- Written by: Michael Heaton
- Directed by: Gary Yates
- Starring: Teri Polo Paul Essiembre Ty Wood
- Theme music composer: Shawn Pierce
- Country of origin: United States
- Original language: English

Production
- Producer: Patricia Heaton
- Cinematography: Michael Marshal
- Editor: Brad Caslor
- Running time: 90 minutes
- Production companies: Julijette Xmas Heart Films

Original release
- Network: Hallmark Channel
- Release: December 2, 2012

= The Christmas Heart =

The Christmas Heart is a 2012 Hallmark Channel Christmas film directed by Gary Yates. The film was first released on the Hallmark Channel on December 2, 2012 and stars Teri Polo, Paul Essiembre, and Ty Wood. The film's premise follows a group of neighbors that come together to help provide emotional support for a teenage boy that needs a heart transplant.

==Plot==
The neighbors along Arthur Avenue in Cleveland have a forty-year tradition of lining their quaint street with Christmas luminaria, but one year the tradition is placed on hold out of respect for the Normans (Ann and Mike), whose son Matt is seriously ill and in need of a heart transplant. The situation causes their younger son, Tommy, to emotionally withdraw.

In Detroit, a man expecting his first child suddenly dies. His heart is found to be a match for Matt, but a lack of transportation threatens to keep it from getting to Cleveland. Finally, a small plane is found (a two-seater which must now carry three people: the pilot, a nurse carrying the heart, and a surgeon dressed as Santa), but is unable to land due to a blizzard arriving in Cleveland. Meanwhile, the donor's girlfriend goes into labor back in Detroit.

Tommy refuses to believe that Matt is going to die, and decides he's going to light the luminaria (with the help of Bob, a neighbor known along the street as somewhat pessimistic). Between them all the luminaria are lit, which provides a surprise – the small plane sees the lit street and manages to land the plane on it (at that same time the donor's girlfriend gives birth), eventually getting the heart to the Cleveland Clinic and transplanted into Matt.

==Cast==
- Teri Polo as Ann Norman
- Paul Essiembre	as Mike Norman
- Ty Wood as Matt Norman
- Cruise Brown as Tommy Norman
- Tess Harper as Elizabeth
- John B. Lowe as Don Foy
- Susan Kelso as Yvonne
- Samantha Kendrick as Karen
- Blake Taylor as Bob
- Cherissa Richards as Dr.

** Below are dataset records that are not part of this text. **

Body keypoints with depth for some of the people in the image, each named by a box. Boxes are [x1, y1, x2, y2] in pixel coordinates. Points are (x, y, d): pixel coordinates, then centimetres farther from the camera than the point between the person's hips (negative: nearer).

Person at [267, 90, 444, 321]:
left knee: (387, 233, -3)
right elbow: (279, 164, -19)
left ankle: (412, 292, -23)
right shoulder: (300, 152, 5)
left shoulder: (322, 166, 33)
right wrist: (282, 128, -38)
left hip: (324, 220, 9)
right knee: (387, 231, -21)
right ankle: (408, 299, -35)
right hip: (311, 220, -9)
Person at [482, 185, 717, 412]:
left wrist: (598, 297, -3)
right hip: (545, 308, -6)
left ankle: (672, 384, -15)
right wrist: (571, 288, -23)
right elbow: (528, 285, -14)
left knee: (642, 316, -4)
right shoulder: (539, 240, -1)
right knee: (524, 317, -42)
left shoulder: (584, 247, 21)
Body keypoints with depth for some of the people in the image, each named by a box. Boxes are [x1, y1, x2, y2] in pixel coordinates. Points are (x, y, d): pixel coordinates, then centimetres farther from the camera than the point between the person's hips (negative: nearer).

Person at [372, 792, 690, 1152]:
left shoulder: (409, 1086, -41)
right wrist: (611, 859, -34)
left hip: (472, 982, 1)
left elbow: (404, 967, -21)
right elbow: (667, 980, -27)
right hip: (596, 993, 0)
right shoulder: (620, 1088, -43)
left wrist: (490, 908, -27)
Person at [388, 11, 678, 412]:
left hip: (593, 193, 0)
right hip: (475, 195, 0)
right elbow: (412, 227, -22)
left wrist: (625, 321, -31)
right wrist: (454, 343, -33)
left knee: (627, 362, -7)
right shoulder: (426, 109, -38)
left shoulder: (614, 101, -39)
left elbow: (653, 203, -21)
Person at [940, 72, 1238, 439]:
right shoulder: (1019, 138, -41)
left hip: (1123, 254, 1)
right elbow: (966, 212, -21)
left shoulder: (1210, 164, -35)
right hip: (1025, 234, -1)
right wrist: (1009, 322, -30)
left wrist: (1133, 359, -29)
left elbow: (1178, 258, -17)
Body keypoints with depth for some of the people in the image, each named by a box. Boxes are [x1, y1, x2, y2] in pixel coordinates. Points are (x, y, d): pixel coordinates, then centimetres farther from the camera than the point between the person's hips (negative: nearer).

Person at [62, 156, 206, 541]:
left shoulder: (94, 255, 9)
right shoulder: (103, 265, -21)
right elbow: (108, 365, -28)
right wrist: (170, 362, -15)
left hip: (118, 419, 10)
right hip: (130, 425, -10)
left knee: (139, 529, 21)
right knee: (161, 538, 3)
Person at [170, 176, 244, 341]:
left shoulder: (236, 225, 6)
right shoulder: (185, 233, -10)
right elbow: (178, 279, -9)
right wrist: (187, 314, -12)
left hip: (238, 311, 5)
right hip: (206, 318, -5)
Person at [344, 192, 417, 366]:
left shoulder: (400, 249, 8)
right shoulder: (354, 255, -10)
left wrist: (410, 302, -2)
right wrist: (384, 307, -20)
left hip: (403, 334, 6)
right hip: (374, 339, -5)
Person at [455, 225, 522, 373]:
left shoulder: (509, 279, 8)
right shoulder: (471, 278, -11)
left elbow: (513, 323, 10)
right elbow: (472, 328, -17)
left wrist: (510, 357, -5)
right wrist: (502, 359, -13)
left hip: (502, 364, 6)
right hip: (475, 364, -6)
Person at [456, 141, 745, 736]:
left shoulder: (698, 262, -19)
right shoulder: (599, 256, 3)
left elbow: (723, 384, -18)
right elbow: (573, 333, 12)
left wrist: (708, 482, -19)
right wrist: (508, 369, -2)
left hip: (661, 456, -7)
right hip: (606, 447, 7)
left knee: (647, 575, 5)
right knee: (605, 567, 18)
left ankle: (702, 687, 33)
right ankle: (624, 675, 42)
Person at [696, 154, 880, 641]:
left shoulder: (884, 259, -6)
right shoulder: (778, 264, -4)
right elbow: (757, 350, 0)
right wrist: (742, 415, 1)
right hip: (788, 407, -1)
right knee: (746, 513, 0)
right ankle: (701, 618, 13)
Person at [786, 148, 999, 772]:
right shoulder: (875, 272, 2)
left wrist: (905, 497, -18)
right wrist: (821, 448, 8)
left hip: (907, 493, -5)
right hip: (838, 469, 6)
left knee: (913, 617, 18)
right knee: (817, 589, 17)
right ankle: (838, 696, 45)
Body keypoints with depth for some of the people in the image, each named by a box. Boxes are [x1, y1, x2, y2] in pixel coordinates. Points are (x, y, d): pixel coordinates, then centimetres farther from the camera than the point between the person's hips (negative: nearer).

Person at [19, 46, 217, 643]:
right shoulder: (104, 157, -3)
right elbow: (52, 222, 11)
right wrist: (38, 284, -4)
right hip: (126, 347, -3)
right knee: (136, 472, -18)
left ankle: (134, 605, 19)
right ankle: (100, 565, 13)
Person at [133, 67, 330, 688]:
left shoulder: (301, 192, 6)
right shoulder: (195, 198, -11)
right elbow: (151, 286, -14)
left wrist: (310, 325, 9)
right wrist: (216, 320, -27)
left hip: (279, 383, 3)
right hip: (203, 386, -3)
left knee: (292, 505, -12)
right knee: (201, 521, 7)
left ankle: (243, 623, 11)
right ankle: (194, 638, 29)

Shirazi
- Adam Hurtig as Jimmy Mars
- Arden Alfonso as Nicky
- Stephen Eric McIntyre as John
- Mike Bell as Ray
- Jess Mal Gibbons as Miller (as Jess Gibbons)
- Paul Magel as Dr. Brady
- Aisha Alfa as Nurse Detroit
- Adriana O'Neil as Nurse Cleveland

==Production==
Heaton first began working on a treatment for The Christmas Heart around 2000 and pitched it to a Hollywood executive, but a film deal was never confirmed. His sister Patricia Heaton remembered the script Heaton had written and sent a copy of his treatment to Hallmark, who purchased the treatment and the script. Filming for The Christmas Heart took place in Winnipeg, Manitoba during March 2012. Due to the unseasonably warm weather in Winnipeg, the film crew had to make snow to make it look "like winter", but was also able to find "a snow bank in the parking lot of a church".

==Reception==
Critical reception was mixed to positive, and the Christian Film Database stated that they found the film "very touching". A reviewer for The Philadelphia Inquirer remarked that the film "[followed the] made-for-TV Christmas formula" and that it "would work better if we were a little more invested in young Matt and his survival", but that the ending was satisfying. The Akron Beacon Journal also commented that the film held "no surprises" but that "if you are willing to surrender to its unabashed sentimentality, you may find reason for a sniffle or two, and maybe a reason to smile at the end".